E aí você está com a pessoa durante boa parte da sua vida e pensa que sempre será assim.
Jura que vai ligar para a mesma sequência de números e ouvir aquele velho e conhecido “alô”, as mesmas piadas, as mesmas risadas.
Que após falar aquela besteira tantas vezes repetida vai haver a pausa cronometrada e a gargalhada escandalosa. Aquela que é trilha sonora de todos os seus momentos.
Tem certeza de que invariavelmente será assim.
Até que, um dia, a velha sequência de números ganha um 3 antes de tudo.
A outra, que não é tão velha assim, mas já faz parte do repertório dos seus “números de emergência” ganha um 9 também antes de tudo.
O acréscimo de números às velhas e familiares sequências é apenas um sinal claro da passagem do tempo.
A necessidade de gravar o que era tão familiar na memória de um telefone móvel também.
O intervalo entre uma gargalhada e outra vai aumentando.
E a cumplicidade que não necessitava de palavras se esvai de maneira quase imperceptível.
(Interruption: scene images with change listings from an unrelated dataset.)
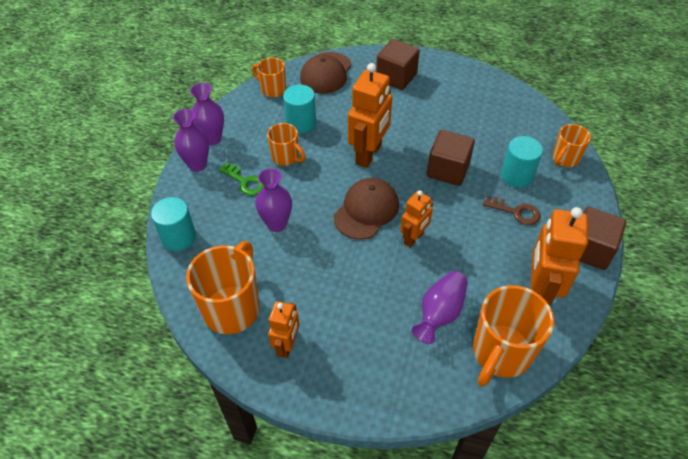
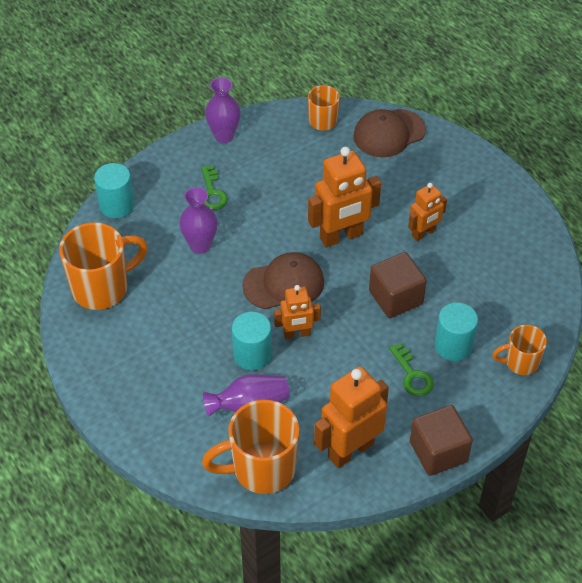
camera: 40 degrees right, 0 degrees up
(197, 165) = (189, 152): purple vase -> none
(286, 157) = (267, 193): orange mug -> none
(287, 345) = (112, 344): orange robot -> orange robot (424, 233)
(301, 123) = (313, 169): turquoise cylinder -> turquoise cylinder (252, 355)
(396, 77) = (452, 179): brown cube -> none
(516, 212) = (412, 375): brown key -> green key

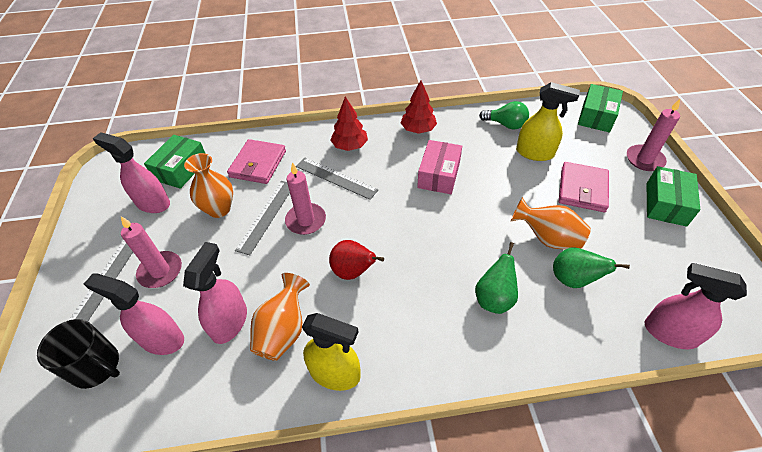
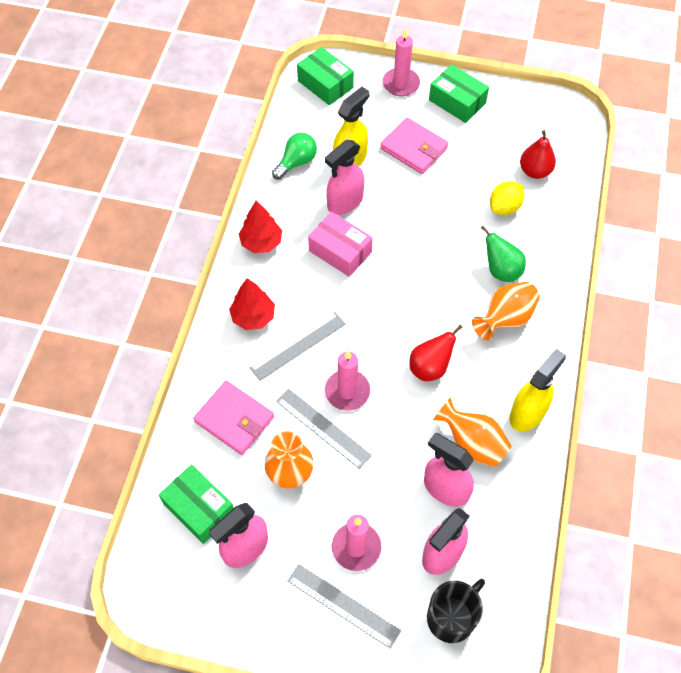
camera: 70 degrees left, 10 degrees up
(547, 238) = (456, 203): orange vase -> orange vase (505, 319)
(573, 279) = (504, 207): green pear -> yellow lemon
(641, 294) = (535, 171): none -> red pear
(670, 333) = (572, 174): pink spray bottle -> pink spray bottle (345, 202)

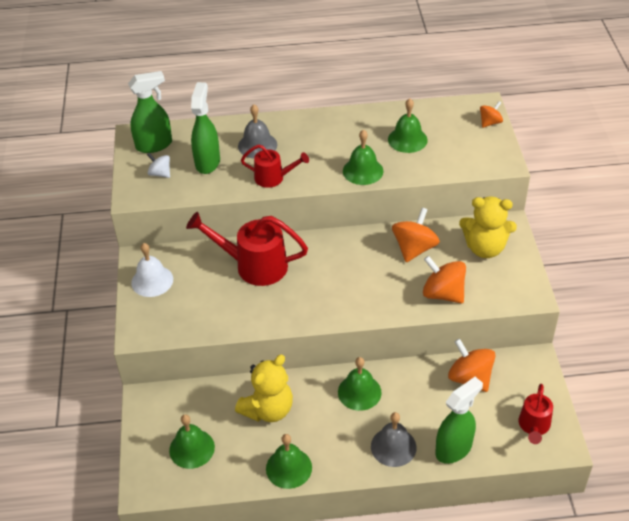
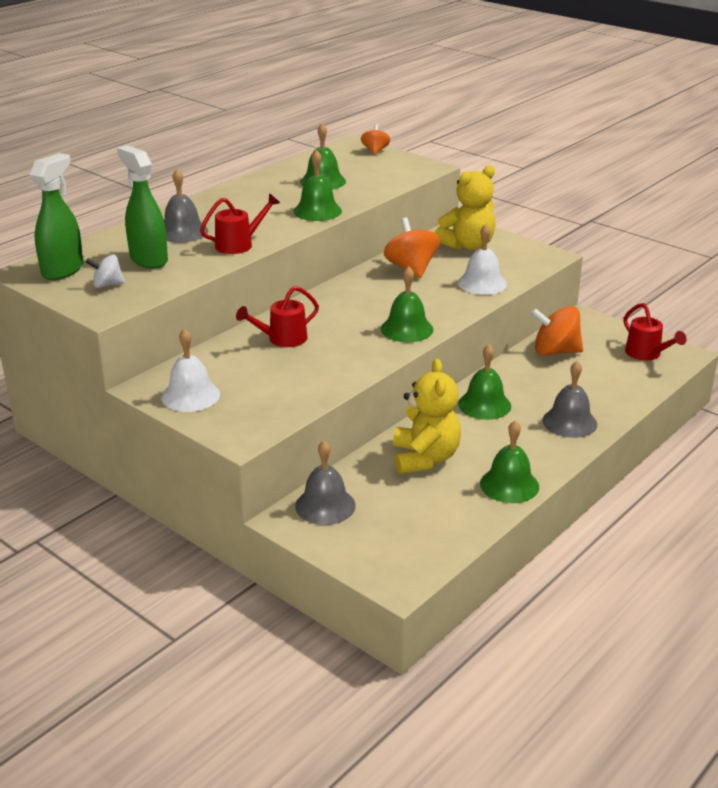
camera: 45 degrees left, 15 degrees down
(174, 404) = (325, 505): none -> grey bell
(192, 448) = (398, 525): green bell -> green bell (407, 329)
(253, 265) = (282, 339): red watering can -> red watering can, size x0.59
(443, 293) = (482, 283): orange spinning top -> white bell
(454, 449) = (615, 397): green spray bottle -> none

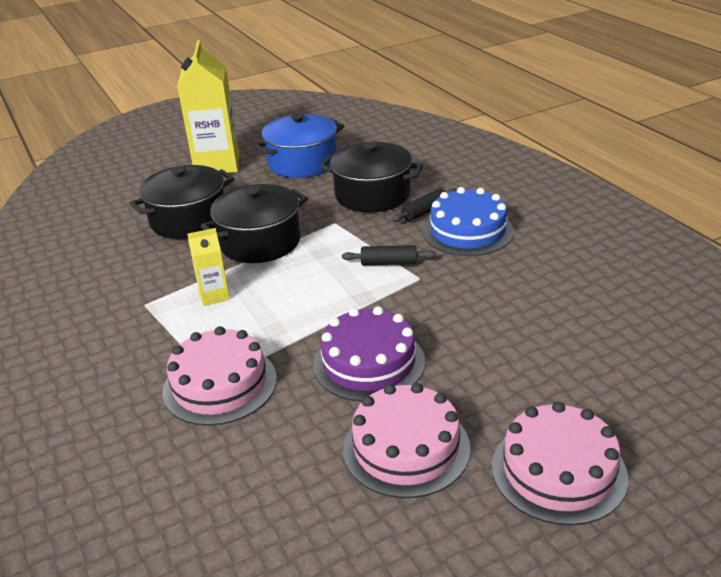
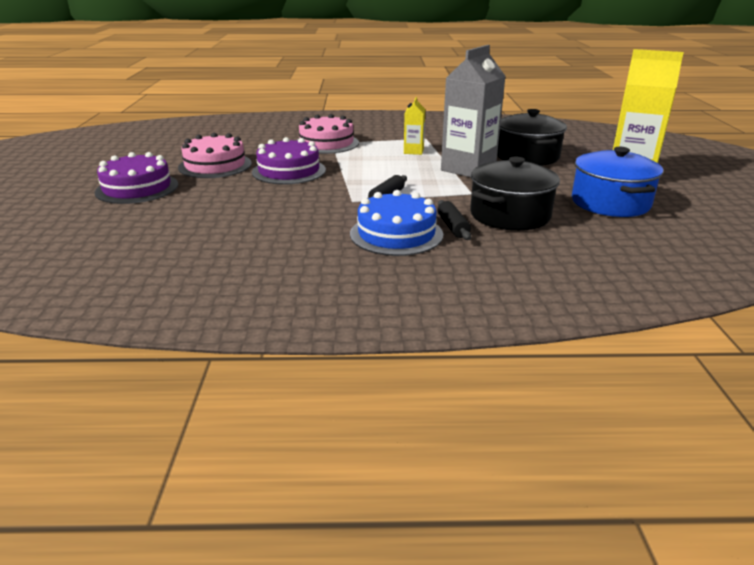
camera: 115 degrees right, 5 degrees down
(260, 242) = (468, 169): black pot -> grey carton
(558, 471) = (137, 188): pink cake -> purple cake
Até que, um dia, após procurar o número e clicar apenas uma vez, ouve do outro lado um “alô” seco e por pouco desconhecido.
Após conversarem por uns cinco arrastados minutos, silêncio.
Não há mais o que dizer.
Como isso pôde acontecer?
Quem não se calava, quem mal conseguia respirar entre uma frase e outra, agora, não tem mais motivo para continuar falando?
Espanto.
E aí a reflexão:
Onde foi que se perderam?
Em que curva os caminhos se separaram?
Quando exatamente o silêncio se instalou?
Não se sabe.
Ninguém sabe.
Será que ainda há tempo de um reencontro onde houve a separação?
Será que existe chance de retomar, mesmo sem saber, onde na verdade, um caminho virou dois?
Melhor tentar.
Enquanto o som da gargalhada ainda é familiar.
Melhor tentar agora antes que a distância aumente.
Agora, enquanto a sequência de números ainda é a mesma.
Melhor tentar, nesse instante, enquanto a voz ainda é conhecida.
Antes que as sequências, a voz, um, o outro, enfim, tudo mude e aí sim, nunca mais se encontrem.